» Requirement: Everything from the line with "vergangenen Jahr, entnehmen" down to the line with "abschätzen, was Papa" below must be printed exactly, those two lines included. Exclude pictures.

» Input records:
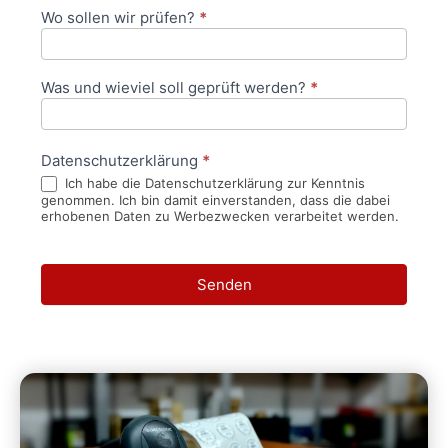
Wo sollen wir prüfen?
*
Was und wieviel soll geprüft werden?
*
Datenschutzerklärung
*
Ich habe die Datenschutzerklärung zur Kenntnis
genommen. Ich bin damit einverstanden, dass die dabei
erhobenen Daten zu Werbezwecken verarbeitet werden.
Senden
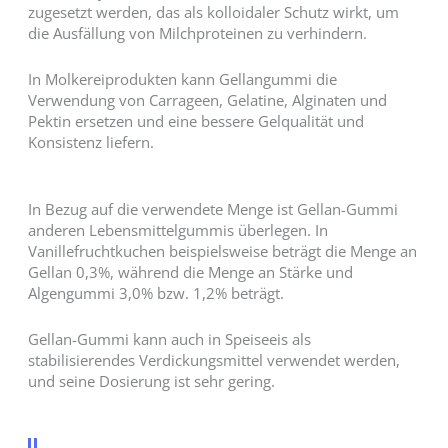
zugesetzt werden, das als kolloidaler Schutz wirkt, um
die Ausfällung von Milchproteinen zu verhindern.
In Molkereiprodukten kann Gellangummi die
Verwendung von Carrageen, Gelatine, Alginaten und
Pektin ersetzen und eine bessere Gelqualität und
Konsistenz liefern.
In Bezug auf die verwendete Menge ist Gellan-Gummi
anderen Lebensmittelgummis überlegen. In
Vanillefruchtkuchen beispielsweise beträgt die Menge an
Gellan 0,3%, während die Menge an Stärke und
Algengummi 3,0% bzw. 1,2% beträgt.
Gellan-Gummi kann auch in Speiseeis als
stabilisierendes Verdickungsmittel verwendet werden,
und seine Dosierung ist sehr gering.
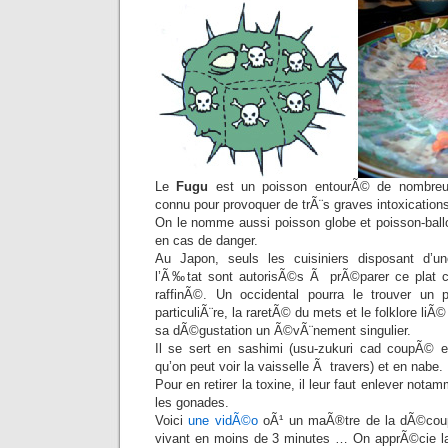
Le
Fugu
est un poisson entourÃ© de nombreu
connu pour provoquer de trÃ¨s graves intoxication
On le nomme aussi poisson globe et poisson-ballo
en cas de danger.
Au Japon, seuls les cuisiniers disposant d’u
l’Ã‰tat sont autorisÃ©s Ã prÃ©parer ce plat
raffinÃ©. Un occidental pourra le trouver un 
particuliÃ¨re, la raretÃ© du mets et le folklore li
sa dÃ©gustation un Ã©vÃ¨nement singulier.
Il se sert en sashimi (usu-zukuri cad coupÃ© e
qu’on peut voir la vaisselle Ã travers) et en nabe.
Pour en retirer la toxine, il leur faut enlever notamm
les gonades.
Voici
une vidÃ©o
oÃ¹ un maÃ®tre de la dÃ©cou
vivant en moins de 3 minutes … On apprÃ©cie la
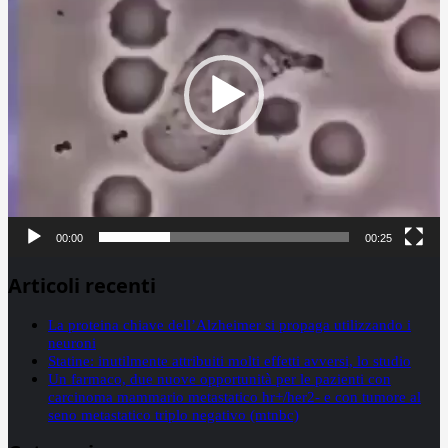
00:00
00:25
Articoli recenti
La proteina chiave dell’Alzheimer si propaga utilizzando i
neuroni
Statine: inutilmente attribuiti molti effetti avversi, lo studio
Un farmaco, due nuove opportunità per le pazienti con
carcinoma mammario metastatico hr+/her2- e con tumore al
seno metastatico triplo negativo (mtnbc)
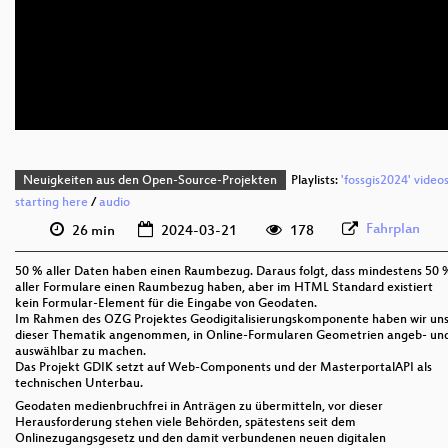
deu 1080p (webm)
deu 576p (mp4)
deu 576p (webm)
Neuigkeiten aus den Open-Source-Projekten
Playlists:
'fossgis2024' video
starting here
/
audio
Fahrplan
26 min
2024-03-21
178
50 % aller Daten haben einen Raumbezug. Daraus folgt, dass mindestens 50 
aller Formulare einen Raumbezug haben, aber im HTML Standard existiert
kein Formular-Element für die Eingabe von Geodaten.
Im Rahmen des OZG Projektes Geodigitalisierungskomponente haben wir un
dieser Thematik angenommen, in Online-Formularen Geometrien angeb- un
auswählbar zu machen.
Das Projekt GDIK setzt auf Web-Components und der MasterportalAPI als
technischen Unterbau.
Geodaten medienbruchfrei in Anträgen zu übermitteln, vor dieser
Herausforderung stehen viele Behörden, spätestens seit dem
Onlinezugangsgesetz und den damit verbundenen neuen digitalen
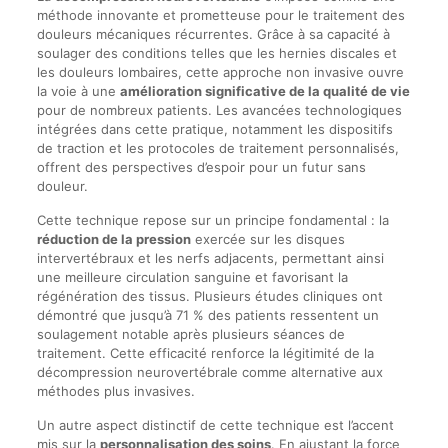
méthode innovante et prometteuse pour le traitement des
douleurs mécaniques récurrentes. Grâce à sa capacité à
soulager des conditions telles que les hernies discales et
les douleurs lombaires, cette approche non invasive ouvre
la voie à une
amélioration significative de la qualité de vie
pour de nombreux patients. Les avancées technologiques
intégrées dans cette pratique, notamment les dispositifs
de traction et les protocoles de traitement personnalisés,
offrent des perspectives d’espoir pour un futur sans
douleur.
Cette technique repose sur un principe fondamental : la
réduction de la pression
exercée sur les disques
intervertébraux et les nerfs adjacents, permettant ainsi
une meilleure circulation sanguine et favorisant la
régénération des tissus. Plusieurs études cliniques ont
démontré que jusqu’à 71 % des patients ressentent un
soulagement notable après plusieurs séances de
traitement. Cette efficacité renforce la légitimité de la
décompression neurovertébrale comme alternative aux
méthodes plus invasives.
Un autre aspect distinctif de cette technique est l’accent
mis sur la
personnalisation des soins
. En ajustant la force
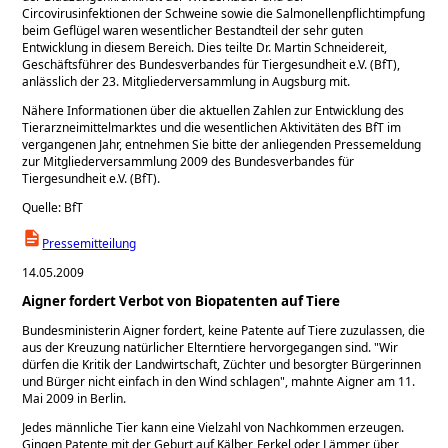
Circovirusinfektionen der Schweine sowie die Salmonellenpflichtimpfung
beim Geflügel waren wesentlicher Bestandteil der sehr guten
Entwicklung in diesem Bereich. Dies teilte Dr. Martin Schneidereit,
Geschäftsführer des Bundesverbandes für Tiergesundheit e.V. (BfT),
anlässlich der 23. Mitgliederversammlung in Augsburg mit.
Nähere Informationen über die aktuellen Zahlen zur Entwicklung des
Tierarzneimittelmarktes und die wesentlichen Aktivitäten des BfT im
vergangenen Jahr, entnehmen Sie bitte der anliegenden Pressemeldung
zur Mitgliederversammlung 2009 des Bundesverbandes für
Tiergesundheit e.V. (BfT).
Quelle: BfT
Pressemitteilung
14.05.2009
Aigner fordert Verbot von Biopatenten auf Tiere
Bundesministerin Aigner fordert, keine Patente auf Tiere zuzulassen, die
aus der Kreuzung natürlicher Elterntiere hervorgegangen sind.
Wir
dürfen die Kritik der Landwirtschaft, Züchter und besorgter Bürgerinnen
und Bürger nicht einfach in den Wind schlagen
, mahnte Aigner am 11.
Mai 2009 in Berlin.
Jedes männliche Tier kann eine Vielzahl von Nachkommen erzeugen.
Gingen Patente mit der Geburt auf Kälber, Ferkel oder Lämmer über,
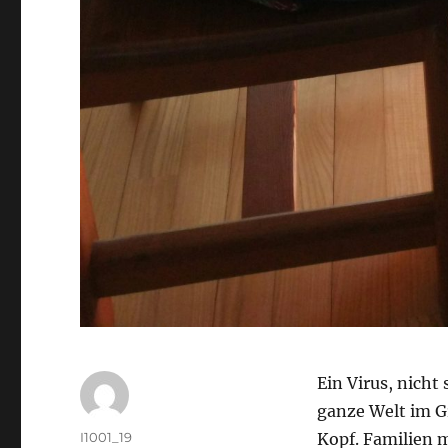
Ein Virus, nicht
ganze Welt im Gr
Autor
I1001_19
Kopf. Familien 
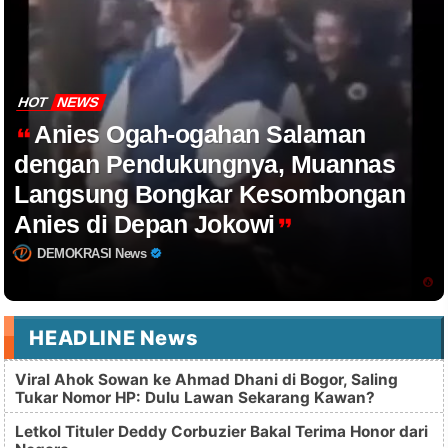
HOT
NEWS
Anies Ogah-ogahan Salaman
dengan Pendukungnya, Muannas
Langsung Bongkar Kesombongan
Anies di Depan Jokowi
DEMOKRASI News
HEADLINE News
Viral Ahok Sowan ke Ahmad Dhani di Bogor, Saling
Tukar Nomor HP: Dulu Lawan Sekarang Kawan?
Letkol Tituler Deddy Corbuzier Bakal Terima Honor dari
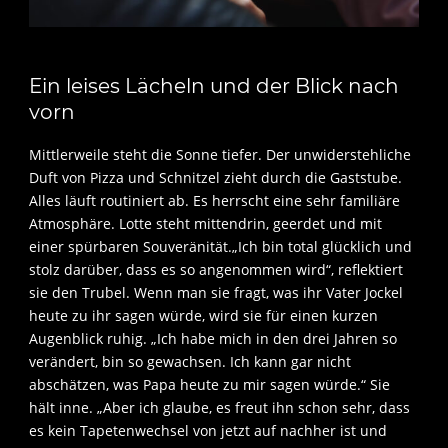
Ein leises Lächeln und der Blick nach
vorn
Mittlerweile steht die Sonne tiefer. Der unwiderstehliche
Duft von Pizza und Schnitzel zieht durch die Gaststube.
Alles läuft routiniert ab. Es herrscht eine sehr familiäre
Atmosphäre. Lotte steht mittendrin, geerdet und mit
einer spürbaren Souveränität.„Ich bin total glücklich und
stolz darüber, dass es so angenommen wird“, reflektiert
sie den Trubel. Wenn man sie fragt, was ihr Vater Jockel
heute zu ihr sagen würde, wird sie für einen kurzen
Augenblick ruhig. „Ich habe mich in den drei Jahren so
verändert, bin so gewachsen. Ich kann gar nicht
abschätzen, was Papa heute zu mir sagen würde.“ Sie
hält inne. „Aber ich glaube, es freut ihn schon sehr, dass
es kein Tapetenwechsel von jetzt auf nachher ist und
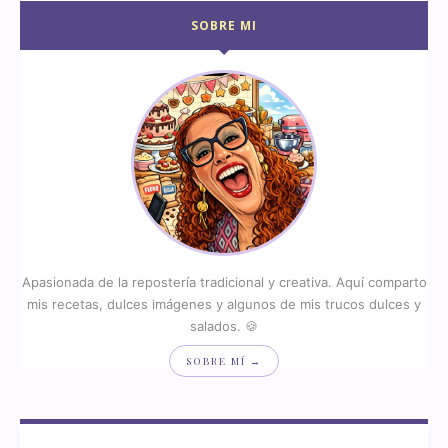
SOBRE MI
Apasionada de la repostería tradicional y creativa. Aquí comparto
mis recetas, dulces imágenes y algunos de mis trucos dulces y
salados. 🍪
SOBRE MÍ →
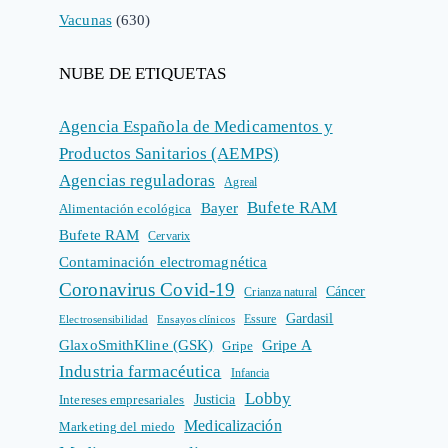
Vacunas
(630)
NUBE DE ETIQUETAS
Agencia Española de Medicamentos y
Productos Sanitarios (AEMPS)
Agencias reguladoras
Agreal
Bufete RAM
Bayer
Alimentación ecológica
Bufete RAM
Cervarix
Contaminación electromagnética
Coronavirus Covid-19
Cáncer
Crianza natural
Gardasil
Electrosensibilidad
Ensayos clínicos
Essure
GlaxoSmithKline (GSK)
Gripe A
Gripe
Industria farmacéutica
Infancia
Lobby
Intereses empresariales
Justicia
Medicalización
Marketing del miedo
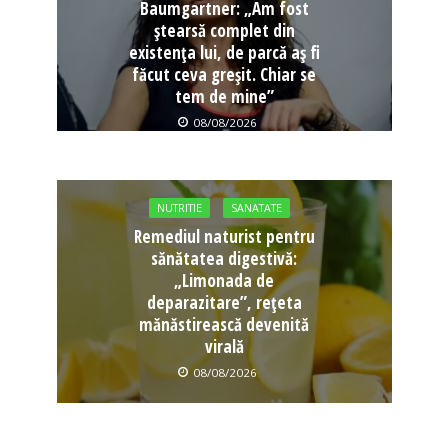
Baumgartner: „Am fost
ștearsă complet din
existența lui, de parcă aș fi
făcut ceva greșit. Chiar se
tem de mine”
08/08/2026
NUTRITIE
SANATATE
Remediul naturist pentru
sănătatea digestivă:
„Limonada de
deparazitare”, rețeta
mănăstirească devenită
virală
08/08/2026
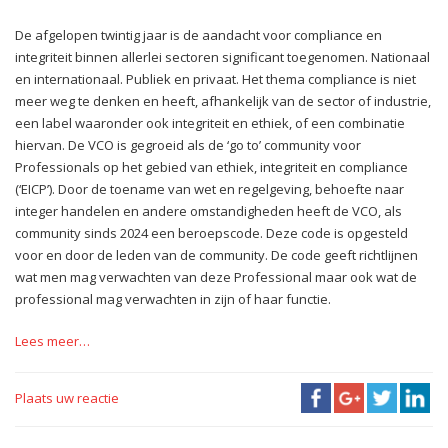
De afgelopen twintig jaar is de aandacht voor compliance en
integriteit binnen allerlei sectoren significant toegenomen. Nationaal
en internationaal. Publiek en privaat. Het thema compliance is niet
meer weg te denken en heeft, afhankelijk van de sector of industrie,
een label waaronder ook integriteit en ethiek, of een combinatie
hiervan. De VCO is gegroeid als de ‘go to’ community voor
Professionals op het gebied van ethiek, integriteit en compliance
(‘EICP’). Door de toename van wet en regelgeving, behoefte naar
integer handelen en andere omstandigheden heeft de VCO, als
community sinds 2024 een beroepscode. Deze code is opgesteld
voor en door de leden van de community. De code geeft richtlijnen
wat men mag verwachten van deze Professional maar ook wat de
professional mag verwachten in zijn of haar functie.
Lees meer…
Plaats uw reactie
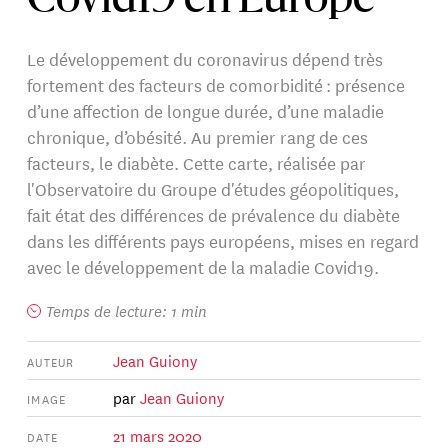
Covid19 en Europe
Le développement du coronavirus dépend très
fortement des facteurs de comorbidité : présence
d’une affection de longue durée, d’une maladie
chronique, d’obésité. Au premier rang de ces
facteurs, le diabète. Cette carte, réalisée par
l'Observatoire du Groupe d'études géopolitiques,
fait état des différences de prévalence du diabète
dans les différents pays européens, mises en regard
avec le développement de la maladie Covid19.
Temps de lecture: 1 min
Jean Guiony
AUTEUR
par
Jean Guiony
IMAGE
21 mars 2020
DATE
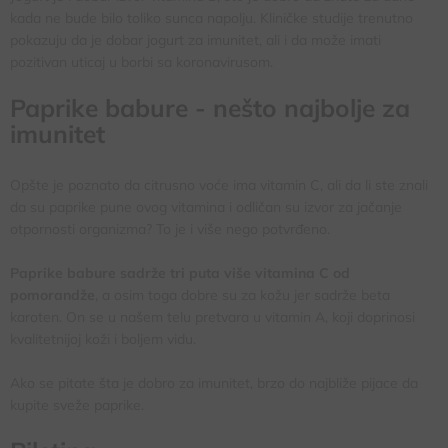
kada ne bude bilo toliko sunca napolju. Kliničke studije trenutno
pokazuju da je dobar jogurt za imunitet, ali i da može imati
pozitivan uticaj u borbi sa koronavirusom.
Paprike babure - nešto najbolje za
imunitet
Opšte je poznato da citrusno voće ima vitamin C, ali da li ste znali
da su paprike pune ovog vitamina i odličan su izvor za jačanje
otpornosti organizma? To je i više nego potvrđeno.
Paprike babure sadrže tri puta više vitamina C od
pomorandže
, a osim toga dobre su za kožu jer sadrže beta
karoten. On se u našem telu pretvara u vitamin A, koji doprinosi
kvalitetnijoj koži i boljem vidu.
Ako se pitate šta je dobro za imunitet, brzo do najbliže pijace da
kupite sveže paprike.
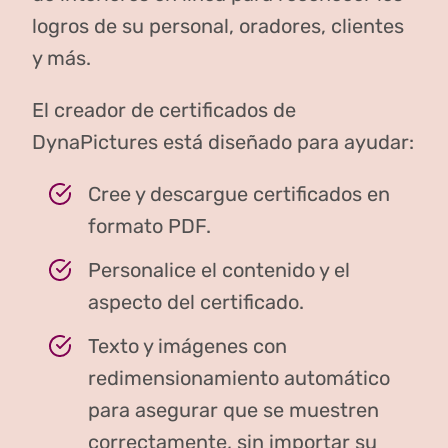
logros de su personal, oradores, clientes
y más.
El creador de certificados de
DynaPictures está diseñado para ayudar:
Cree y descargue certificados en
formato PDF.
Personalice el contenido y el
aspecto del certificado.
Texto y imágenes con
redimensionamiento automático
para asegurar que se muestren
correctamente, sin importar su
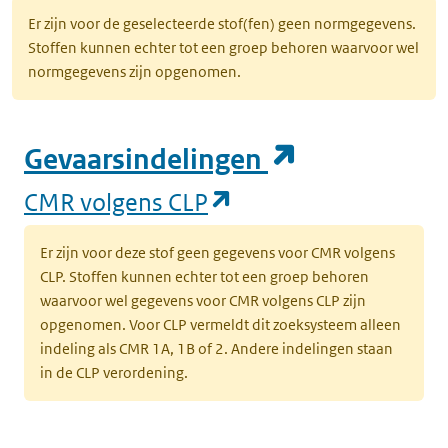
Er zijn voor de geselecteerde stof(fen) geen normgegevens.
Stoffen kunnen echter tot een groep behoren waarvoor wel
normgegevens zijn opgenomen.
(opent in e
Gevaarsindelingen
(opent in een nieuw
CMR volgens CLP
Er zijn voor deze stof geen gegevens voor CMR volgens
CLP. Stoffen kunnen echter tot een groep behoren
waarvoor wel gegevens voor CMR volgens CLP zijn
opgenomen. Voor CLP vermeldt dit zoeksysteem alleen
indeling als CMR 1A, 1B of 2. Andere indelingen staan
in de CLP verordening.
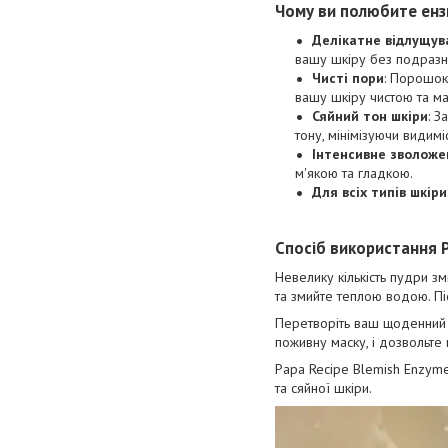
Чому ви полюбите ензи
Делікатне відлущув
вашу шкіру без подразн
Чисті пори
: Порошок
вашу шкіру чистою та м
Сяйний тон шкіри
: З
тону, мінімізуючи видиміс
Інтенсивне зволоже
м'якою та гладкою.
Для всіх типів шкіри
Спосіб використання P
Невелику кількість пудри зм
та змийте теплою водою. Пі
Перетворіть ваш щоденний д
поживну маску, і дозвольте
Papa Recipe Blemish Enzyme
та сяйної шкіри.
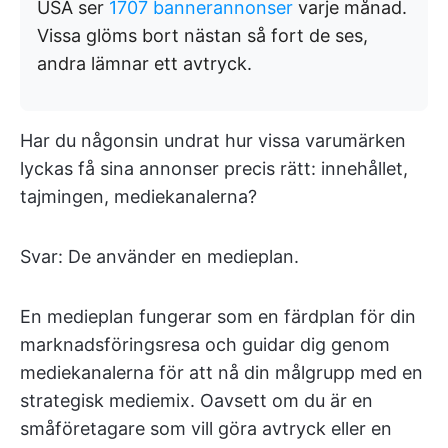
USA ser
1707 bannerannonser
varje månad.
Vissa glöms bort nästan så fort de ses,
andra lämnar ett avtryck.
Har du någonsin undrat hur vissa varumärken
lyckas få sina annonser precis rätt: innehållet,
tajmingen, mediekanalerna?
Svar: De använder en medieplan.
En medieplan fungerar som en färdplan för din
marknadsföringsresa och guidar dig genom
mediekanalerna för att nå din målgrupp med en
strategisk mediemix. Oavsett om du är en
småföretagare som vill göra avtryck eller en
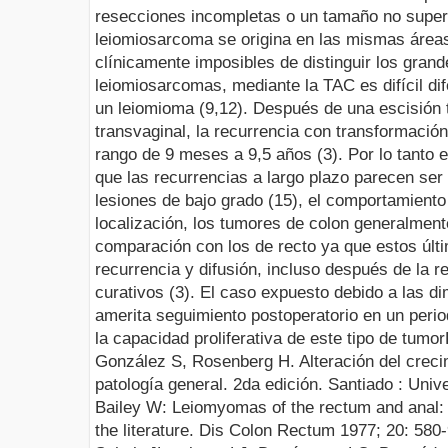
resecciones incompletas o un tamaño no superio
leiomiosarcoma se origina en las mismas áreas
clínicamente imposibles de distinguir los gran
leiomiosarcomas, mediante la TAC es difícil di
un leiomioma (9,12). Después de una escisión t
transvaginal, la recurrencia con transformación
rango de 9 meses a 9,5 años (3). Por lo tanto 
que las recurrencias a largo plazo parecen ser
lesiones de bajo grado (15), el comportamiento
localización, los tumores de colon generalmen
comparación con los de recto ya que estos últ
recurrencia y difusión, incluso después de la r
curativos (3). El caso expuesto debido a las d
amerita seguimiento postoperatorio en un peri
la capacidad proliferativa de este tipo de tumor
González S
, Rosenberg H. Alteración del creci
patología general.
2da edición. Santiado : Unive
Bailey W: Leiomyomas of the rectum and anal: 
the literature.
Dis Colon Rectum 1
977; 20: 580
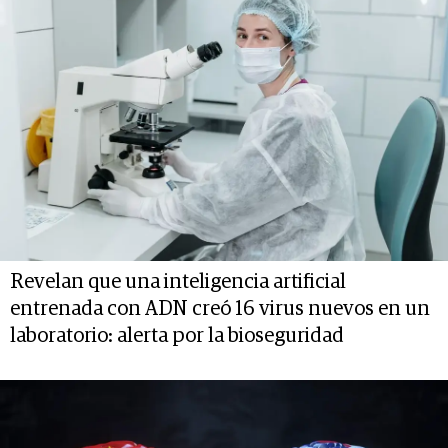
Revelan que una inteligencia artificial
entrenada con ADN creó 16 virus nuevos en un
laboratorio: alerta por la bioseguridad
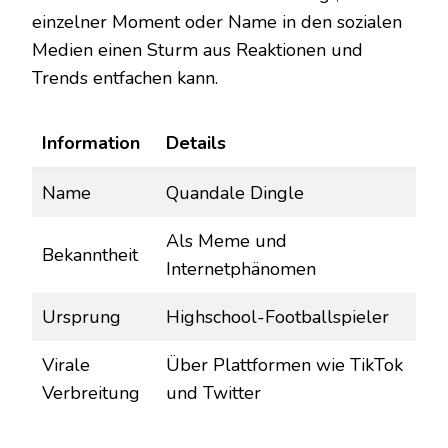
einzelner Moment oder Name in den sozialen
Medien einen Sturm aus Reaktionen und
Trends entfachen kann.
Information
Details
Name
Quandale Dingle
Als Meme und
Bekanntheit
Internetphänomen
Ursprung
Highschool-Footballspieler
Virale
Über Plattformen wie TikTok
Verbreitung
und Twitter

» Finished exercise:
vergangenen Jahr, entnehmen Sie bitte der anliegenden Pressemeldung
zur Mitgliederversammlung 2009 des Bundesverbandes für
Tiergesundheit e.V. (BfT).
Quelle: BfT
Pressemitteilung
14.05.2009
Aigner fordert Verbot von Biopatenten auf Tiere
Bundesministerin Aigner fordert, keine Patente auf Tiere zuzulassen, die
aus der Kreuzung natürlicher Elterntiere hervorgegangen sind.
Wir
dürfen die Kritik der Landwirtschaft, Züchter und besorgter Bürgerinnen
und Bürger nicht einfach in den Wind schlagen
, mahnte Aigner am 11.
Mai 2009 in Berlin.
Jedes männliche Tier kann eine Vielzahl von Nachkommen erzeugen.
Gingen Patente mit der Geburt auf Kälber, Ferkel oder Lämmer über,
Ein Virus, nicht
ganze Welt im Gr
Autor
I1001_19
Kopf. Familien 
HOT
NEWS
Anies Ogah-ogahan Salaman
dengan Pendukungnya, Muannas
Langsung Bongkar Kesombongan
Anies di Depan Jokowi
DEMOKRASI News
HEADLINE News
Viral Ahok Sowan ke Ahmad Dhani di Bogor, Saling
Tukar Nomor HP: Dulu Lawan Sekarang Kawan?
Letkol Tituler Deddy Corbuzier Bakal Terima Honor dari
Ein leises Lächeln und der Blick nach
vorn
Mittlerweile steht die Sonne tiefer. Der unwiderstehliche
Duft von Pizza und Schnitzel zieht durch die Gaststube.
Alles läuft routiniert ab. Es herrscht eine sehr familiäre
Atmosphäre. Lotte steht mittendrin, geerdet und mit
einer spürbaren Souveränität.„Ich bin total glücklich und
stolz darüber, dass es so angenommen wird“, reflektiert
sie den Trubel. Wenn man sie fragt, was ihr Vater Jockel
heute zu ihr sagen würde, wird sie für einen kurzen
Augenblick ruhig. „Ich habe mich in den drei Jahren so
verändert, bin so gewachsen. Ich kann gar nicht
abschätzen, was Papa heute zu mir sagen würde.“ Sie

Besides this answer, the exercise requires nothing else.